Chris Ryan: Savages is an Oliver Stone movie that I hated, based on a Don Winslow book that I quite enjoyed. It’s about two California beach bums — one an ex-Navy SEAL, the other a gifted horticulturalist. I know, classic buddy-movie pairing already. Our two heroes, Chon (sure) and Ben, are two of the biggest weed dealers in Laguna Beach, selling kind bud and enjoying the good life with their shared girlfriend [dramatically sweeps all files off desk] OPHELIA SAGE, played by Blake Lively.

This was a no-win situation for Blake, not unlike the one she found herself in with The Town. First of all, she had to play someone named Ophelia. Second of all, she had to play someone so intoxicating that she could not only support this polyamorous relationship but also, upon her kidnapping, inspire her lovers to go to war with a Mexican drug cartel. That’s a BIG ASK, girl.

This movie is a car crash on the 405 freeway to hell. And yet, I still can’t pin it on Blake. In fact, there’s something about her delight at just being in this movie, working with Oliver Stone and acting with Salma Hayek (she plays the Griselda-like cartel boss), that I find totally endearing.

It’s a valley, but a shallow one.

Peak — Accepted

Ryan O’Hanlon: I hadn’t thought of Accepted in at least a few years, which is a shame because I spent a sizable portion of the last year thinking about Birdman. I saw Accepted in theaters back in 2006, and I’ve seen it another five or 10 times since. In a sentence: Justin Long and Jonah Hill accidentally create a fake college inside of an abandoned psychiatric hospital that eventually gains accreditation from the state of Ohio.

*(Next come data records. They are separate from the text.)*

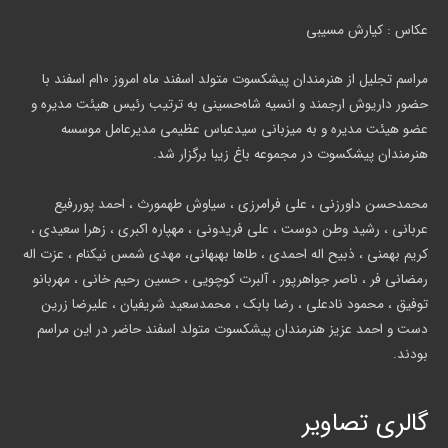
عکاس : کیارش مسیبی
مراسم تجلیل از هنرمندان پیشکسوت متولد اسفند ماه امروز 10ام اسفند با
حضور داریوش ارجمند و انسیه شاه‌حسینی به ترتیب رئیس هیئت مدیره و
عضو هیئت مدیره و به میزبانی سیدعباس عظیمی مدیرعامل موسسه
هنرمندان پیشکسوت در مجموعه باغ زیبا برگزار شد.
محمدحسن داورزنی ، علی فرامرزی ، سیاوش طهمورث ، احمد پوررفیع
عربانی ، رشید وطن دوست ، علی فریدونی ، مهپاره اکبری ، زهرا سعیدی ،
کریم بهمنی ، ذبیح اله احمدی ، طاها بهبهانی، مهدی شمس نیکنام ، عزت اله
رمضانی فر ، ناصر جواهرپور ، آلبرت کوچویی ، حسین رحیم خانی ، مهربانو
توفیق ، محمود نادعلی ، رضا بابک ، محمدسعید شریفیان ، علیرضا زرین
دست و احمد عزیز هنرمندان پیشکسوت متولد اسفند حاضر در این مراسم
بودند.
گالری تصاویر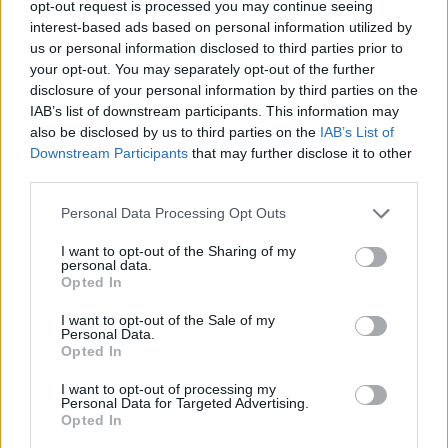
opt-out request is processed you may continue seeing
Klementa 869, Mladá Boleslav II)
interest-based ads based on personal information utilized by
06.08.2026 -
Bosch Powertrain s.r.o. Jihlava • CNC operátor• mzda 48
Kč • náborový bonus 50.000 Kč • příspěvek na ubytování (Jihlava, ok
us or personal information disclosed to third parties prior to
Jihlava)
your opt-out. You may separately opt-out of the further
06.08.2026 -
Bosch Powertrain s.r.o. • montážní dělník • mzda 44.700
disclosure of your personal information by third parties on the
týdenní zálohy na mzdu 2.000 Kč (Jihlava, okres Jihlava)
IAB’s list of downstream participants. This information may
... další nabídky zaměstnání
also be disclosed by us to third parties on the
IAB’s List of
Downstream Participants
that may further disclose it to other
third parties.
Vybrané články
Personal Data Processing Opt Outs
I want to opt-out of the Sharing of my
personal data.
Opted In
I want to opt-out of the Sale of my
Personal Data.
Opted In
Prima sport - co nabídne v prvním
Kdy a kde bude Prima sport k
vysílacím týdnu
naladění na Skylinku
I want to opt-out of processing my
Personal Data for Targeted Advertising.
Opted In
Parabola.cz
- web o satelitní, terestrické a kabelové televizi, © 2000–202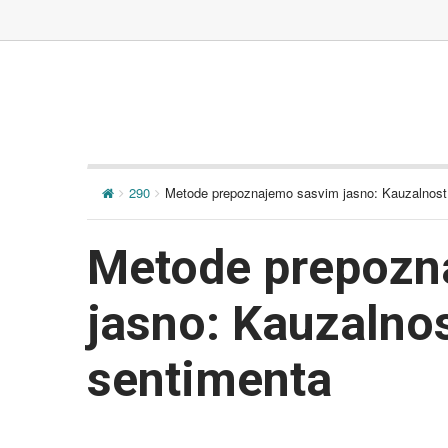
290
Metode prepoznajemo sasvim jasno: Kauzalnost
Metode prepozn
jasno: Kauzalno
sentimenta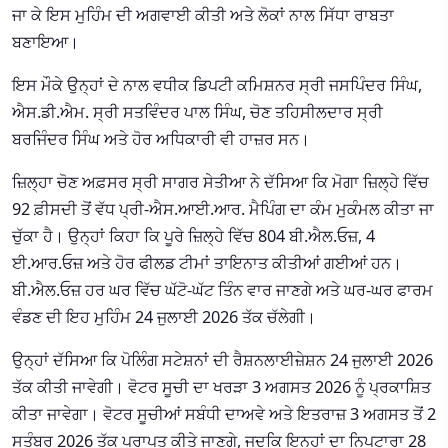
ਜਾ ਕੇ ਇਸ ਮੁਹਿੰਮ ਦੀ ਅਗਵਾਈ ਕੀਤੀ ਅਤੇ ਲੋਕਾਂ ਨਾਲ ਸਿੱਧਾ ਰਾਬਤਾ
ਬਣਾਇਆ।
ਇਸ ਮੌਕੇ ਉਨ੍ਹਾਂ ਦੇ ਨਾਲ ਵਧੀਕ ਡਿਪਟੀ ਕਮਿਸ਼ਨਰ ਸ੍ਰੀ ਜਸਪਿੰਦਰ ਸਿੰਘ,
ਐਸ.ਡੀ.ਐਮ. ਸ੍ਰੀ ਸਤਵਿੰਦਰ ਪਾਲ ਸਿੰਘ, ਚੋਣ ਤਹਿਸੀਲਦਾਰ ਸ੍ਰੀ
ਬਰਜਿੰਦਰ ਸਿੰਘ ਅਤੇ ਹੋਰ ਅਧਿਕਾਰੀ ਵੀ ਹਾਜ਼ਰ ਸਨ।
ਜ਼ਿਲ੍ਹਾ ਚੋਣ ਅਫ਼ਸਰ ਸ੍ਰੀ ਸਾਗਰ ਸੇਤੀਆ ਨੇ ਦੱਸਿਆ ਕਿ ਮੋਗਾ ਜ਼ਿਲ੍ਹੇ ਵਿੱਚ
92 ਫ਼ੀਸਦੀ ਤੋਂ ਵੱਧ ਪ੍ਰੀ-ਐਸ.ਆਈ.ਆਰ. ਮੈਪਿੰਗ ਦਾ ਕੰਮ ਮੁਕੰਮਲ ਕੀਤਾ ਜਾ
ਚੁੱਕਾ ਹੈ। ਉਨ੍ਹਾਂ ਕਿਹਾ ਕਿ ਪੂਰੇ ਜ਼ਿਲ੍ਹੇ ਵਿੱਚ 804 ਬੀ.ਐਲ.ਓਜ਼, 4
ਈ.ਆਰ.ਓਜ਼ ਅਤੇ ਹੋਰ ਫੀਲਡ ਟੀਮਾਂ ਤਾਇਨਾਤ ਕੀਤੀਆਂ ਗਈਆਂ ਹਨ।
ਬੀ.ਐਲ.ਓਜ਼ ਹਰ ਘਰ ਵਿੱਚ ਘੱਟੋ-ਘੱਟ ਤਿੰਨ ਵਾਰ ਜਾਣਗੇ ਅਤੇ ਘਰ-ਘਰ ਫਾਰਮ
ਵੰਡਣ ਦੀ ਇਹ ਮੁਹਿੰਮ 24 ਜੁਲਾਈ 2026 ਤੱਕ ਚੱਲੇਗੀ।
ਉਨ੍ਹਾਂ ਦੱਸਿਆ ਕਿ ਪੋਲਿੰਗ ਸਟੇਸ਼ਨਾਂ ਦੀ ਰੈਸ਼ਨਲਾਈਜ਼ੇਸ਼ਨ 24 ਜੁਲਾਈ 2026
ਤੱਕ ਕੀਤੀ ਜਾਵੇਗੀ। ਵੋਟਰ ਸੂਚੀ ਦਾ ਖਰੜਾ 3 ਅਗਸਤ 2026 ਨੂੰ ਪ੍ਰਕਾਸ਼ਿਤ
ਕੀਤਾ ਜਾਵੇਗਾ। ਵੋਟਰ ਸੂਚੀਆਂ ਸਬੰਧੀ ਦਾਅਵੇ ਅਤੇ ਇਤਰਾਜ਼ 3 ਅਗਸਤ ਤੋਂ 2
ਸਤੰਬਰ 2026 ਤੱਕ ਪ੍ਰਾਪਤ ਕੀਤੇ ਜਾਣਗੇ, ਜਦਕਿ ਇਨ੍ਹਾਂ ਦਾ ਨਿਪਟਾਰਾ 28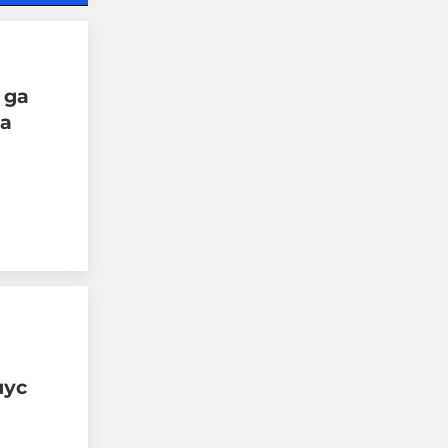
 да
От една страна е
а
забавно, от друго
много тъжно, когато
политици, които
нямат хал хабер от
армия и военна техника
се изказват за това, че
съветската техника не
била годна
09-08-2026г.
291
нус
Гост-автор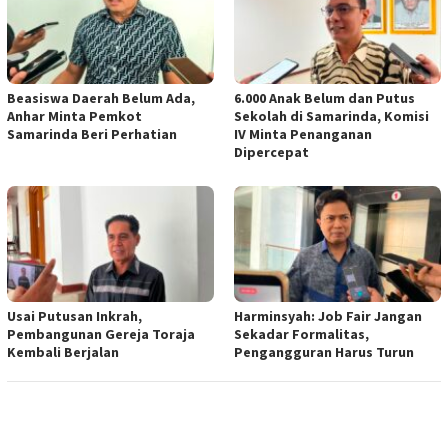
Beasiswa Daerah Belum Ada,
6.000 Anak Belum dan Putus
Anhar Minta Pemkot
Sekolah di Samarinda, Komisi
Samarinda Beri Perhatian
IV Minta Penanganan
Dipercepat
Usai Putusan Inkrah,
Harminsyah: Job Fair Jangan
Pembangunan Gereja Toraja
Sekadar Formalitas,
Kembali Berjalan
Pengangguran Harus Turun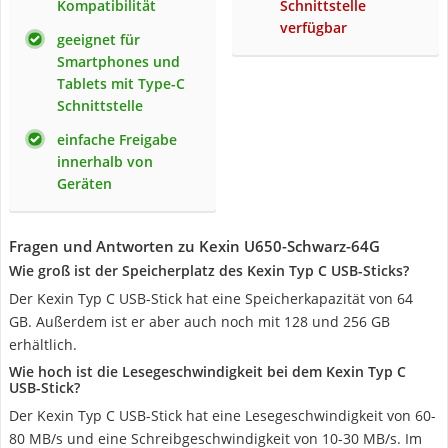
Kompatibilität
Schnittstelle
verfügbar
geeignet für
Smartphones und
Tablets mit Type-C
Schnittstelle
einfache Freigabe
innerhalb von
Geräten
Fragen und Antworten zu Kexin U650-Schwarz-64G
Wie groß ist der Speicherplatz des Kexin Typ C USB-Sticks?
Der Kexin Typ C USB-Stick hat eine Speicherkapazität von 64
GB. Außerdem ist er aber auch noch mit 128 und 256 GB
erhältlich.
Wie hoch ist die Lesegeschwindigkeit bei dem Kexin Typ C
USB-Stick?
Der Kexin Typ C USB-Stick hat eine Lesegeschwindigkeit von 60-
80 MB/s und eine Schreibgeschwindigkeit von 10-30 MB/s. Im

Blake Lively plays Long’s girlfriend. Her name is Monica Moreland; his name is Bartleby Gaines. She starts off dating Hoyt Ambrose, who’s in a frat at a nearby actual college, but she ultimately leaves him for Long because Hollywood is where dreams really do come true.

Is Lively good in this movie? Sure — she’s believable-ish as a smart, kind, basically perfect human being who’s the calming center to Long’s manic slackerism and Hill’s hot dog suit and occasionally Shakespearean accent. But that’s not really the point. Rather, Blake Lively is in Accepted, which is a good movie. I’ll watch it again before I see Birdman a second time.

Peak — Green Lantern

Dave Schilling: Hello haters! I see you out there, ready to pounce on me for daring to choose the putrid garbage heap that is Green Lantern as the Peak for Blake Lively’s career. News flash, scrub-lords: Green Lantern is the highest-grossing film of Lively’s career. Take off your yellow ring and see the truth, Sinestro. You probably didn’t even bother to watch Savages on cable, but I bet you PAID to see Green Lantern, thereby powering it to $219 million in worldwide box office. Oh, I should also mention the teeny tiny fact that she met her future husband, legendary Canadian Ryan Reynolds, on set. Sure, it underperformed commercially. I admit that watching Reynolds crack jokes while a giant brown fart monster wrecks a bunch of buildings isn’t all that “fun,” in the traditional sense of the word. Yes, I actually forgot that Peter Sarsgaard was in this movie with a giant fake head and a scraggly porno mustache until I looked it up on Wikipedia 15 minutes ago. I absolutely would rather drink an entire jar of expired mayonnaise than ever watch this movie all the way through again. And yet … Green Lantern is the moment when Blake Lively found her smile. Admit it, #BlakeNation: It’ll never get better than this.